EXERCISE INSTRUCTIONS:
Revise every one of the records so that "decimals" becomes "decimal places" and nothing else changes. Reproduce the lines without the pictures.

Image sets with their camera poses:

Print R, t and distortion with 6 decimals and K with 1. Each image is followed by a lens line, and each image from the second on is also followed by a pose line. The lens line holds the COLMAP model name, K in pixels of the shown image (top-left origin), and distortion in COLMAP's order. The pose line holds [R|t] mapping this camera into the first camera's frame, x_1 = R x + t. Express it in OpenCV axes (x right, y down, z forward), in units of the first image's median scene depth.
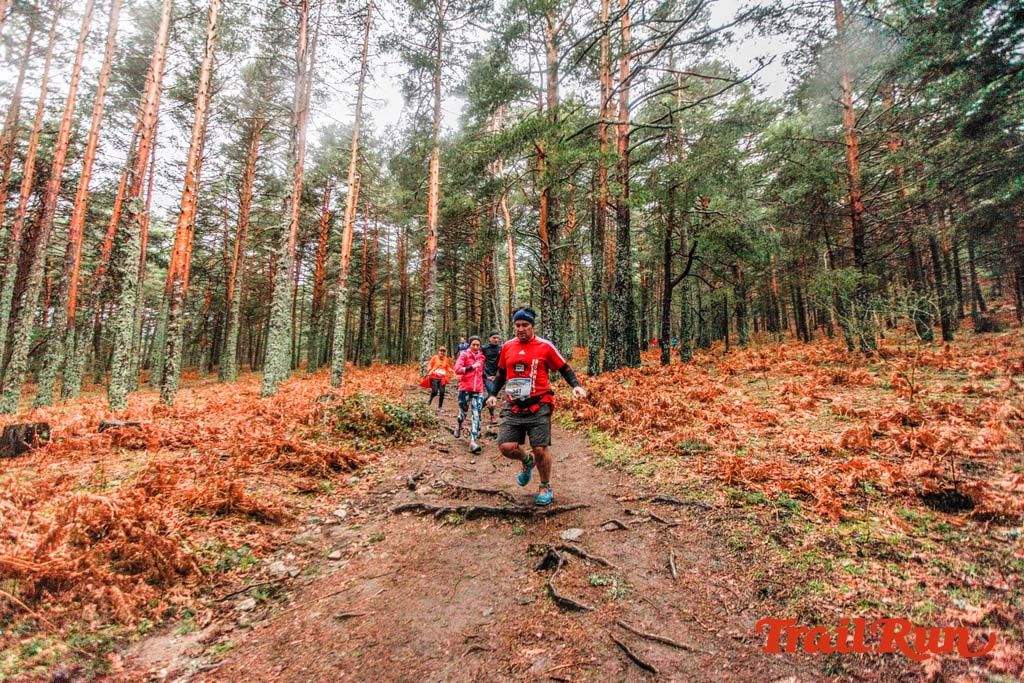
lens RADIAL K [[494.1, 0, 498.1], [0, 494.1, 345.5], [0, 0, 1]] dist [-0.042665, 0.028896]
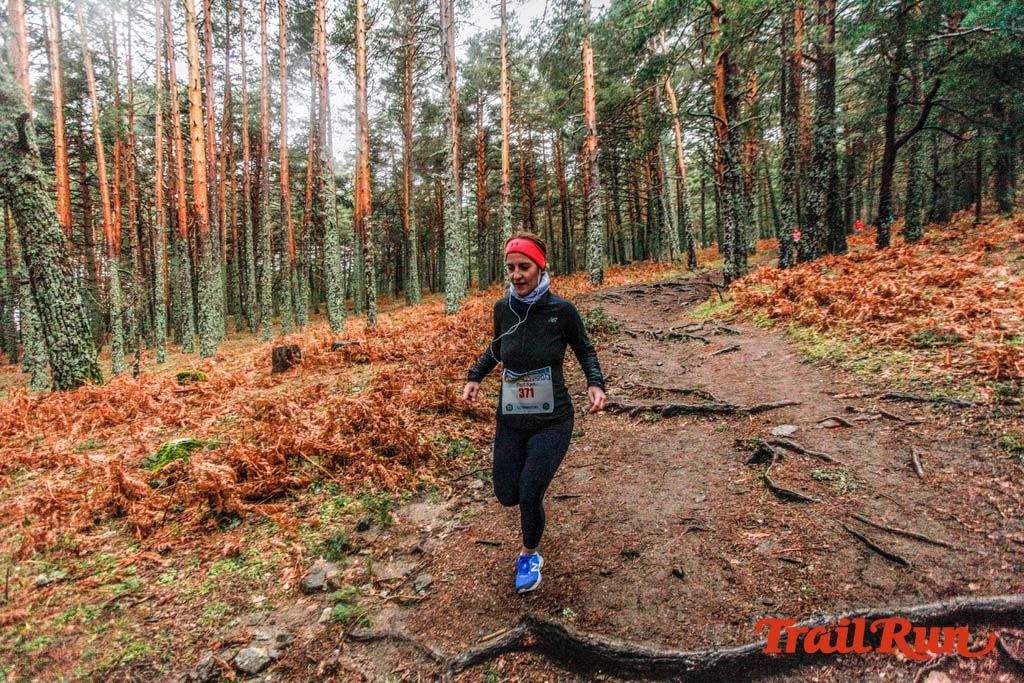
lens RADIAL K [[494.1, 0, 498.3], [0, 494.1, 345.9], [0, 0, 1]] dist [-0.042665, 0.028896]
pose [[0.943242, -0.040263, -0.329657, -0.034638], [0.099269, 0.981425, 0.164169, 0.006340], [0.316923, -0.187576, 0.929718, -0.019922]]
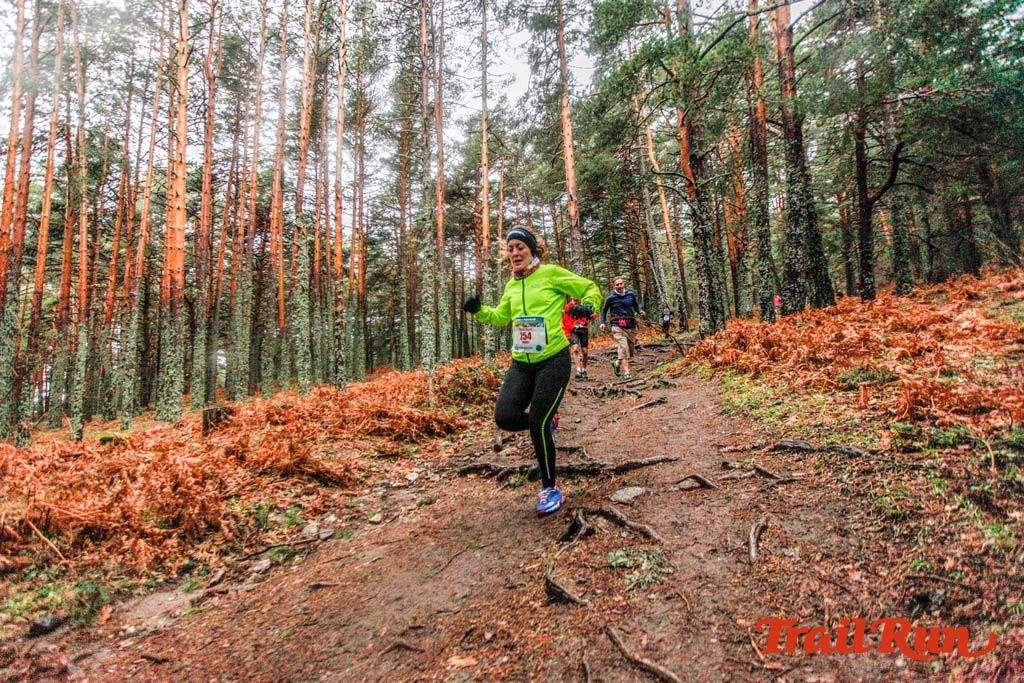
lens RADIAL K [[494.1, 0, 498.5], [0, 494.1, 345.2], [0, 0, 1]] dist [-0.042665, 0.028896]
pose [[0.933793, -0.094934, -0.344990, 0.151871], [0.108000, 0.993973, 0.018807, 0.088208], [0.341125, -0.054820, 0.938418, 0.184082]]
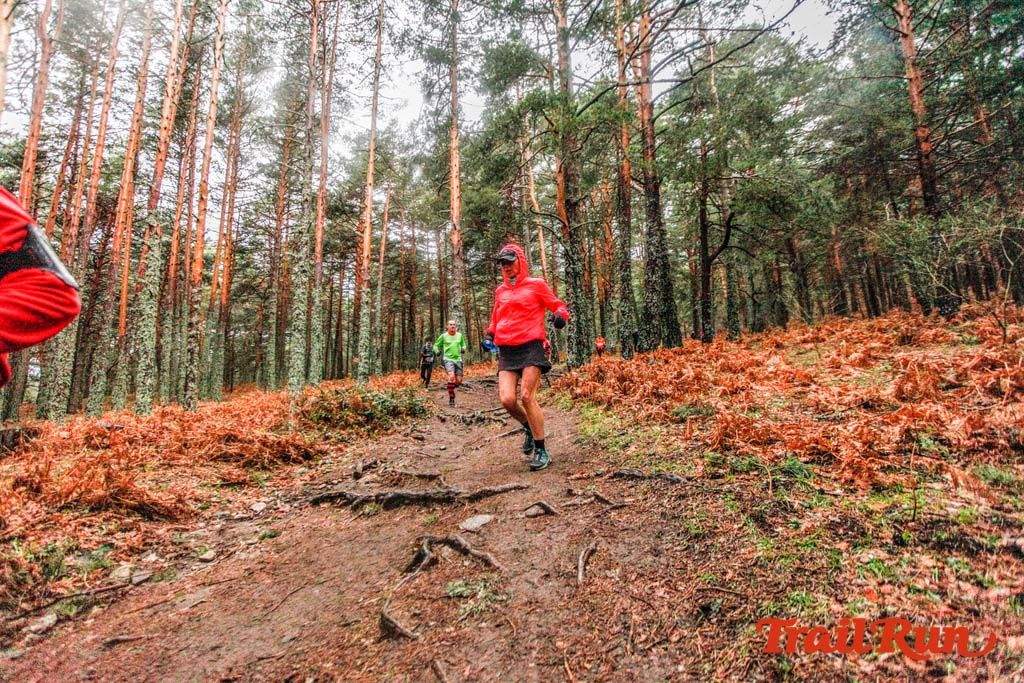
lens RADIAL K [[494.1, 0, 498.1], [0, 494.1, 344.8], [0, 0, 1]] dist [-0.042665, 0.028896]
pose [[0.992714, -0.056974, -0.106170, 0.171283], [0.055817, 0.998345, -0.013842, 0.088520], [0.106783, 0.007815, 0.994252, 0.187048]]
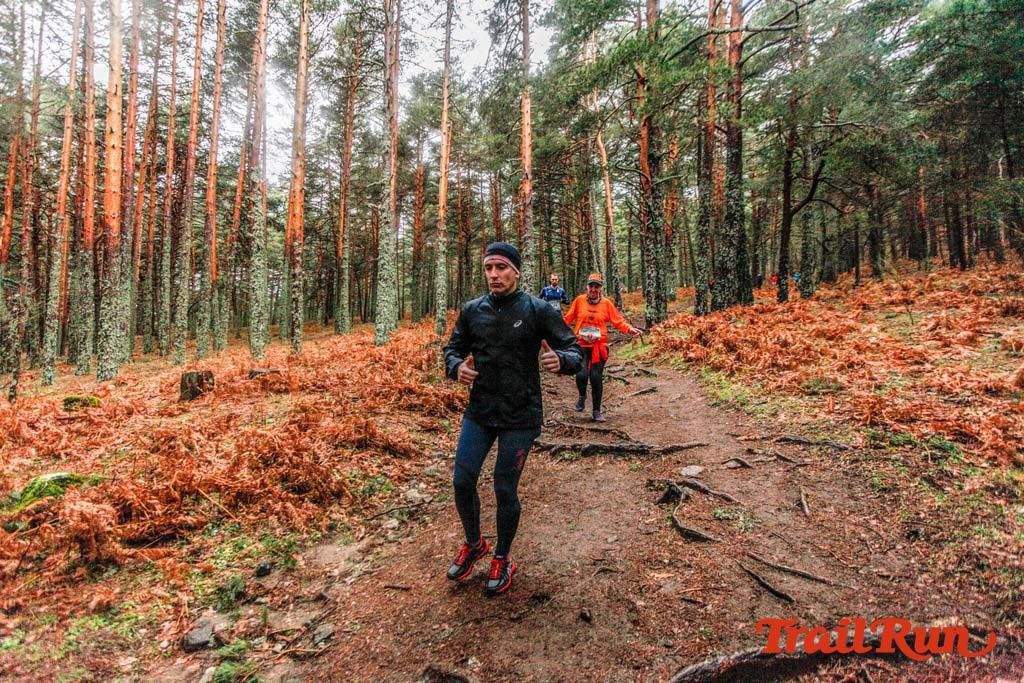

EXERCISE RESPONSE:
Print R, t and distortion with 6 decimal places and K with 1. Each image is followed by a lens line, and each image from the second on is also followed by a pose line. The lens line holds the COLMAP model name, K in pixels of the shown image (top-left origin), and distortion in COLMAP's order. The pose line holds [R|t] mapping this camera into the first camera's frame, x_1 = R x + t. Express it in OpenCV axes (x right, y down, z forward), in units of the first image's median scene depth.
lens RADIAL K [[494.1, 0, 498.1], [0, 494.1, 345.5], [0, 0, 1]] dist [-0.042665, 0.028896]
lens RADIAL K [[494.1, 0, 498.3], [0, 494.1, 345.9], [0, 0, 1]] dist [-0.042665, 0.028896]
pose [[0.943242, -0.040263, -0.329657, -0.034638], [0.099269, 0.981425, 0.164169, 0.006340], [0.316923, -0.187576, 0.929718, -0.019922]]
lens RADIAL K [[494.1, 0, 498.5], [0, 494.1, 345.2], [0, 0, 1]] dist [-0.042665, 0.028896]
pose [[0.933793, -0.094934, -0.344990, 0.151871], [0.108000, 0.993973, 0.018807, 0.088208], [0.341125, -0.054820, 0.938418, 0.184082]]
lens RADIAL K [[494.1, 0, 498.1], [0, 494.1, 344.8], [0, 0, 1]] dist [-0.042665, 0.028896]
pose [[0.992714, -0.056974, -0.106170, 0.171283], [0.055817, 0.998345, -0.013842, 0.088520], [0.106783, 0.007815, 0.994252, 0.187048]]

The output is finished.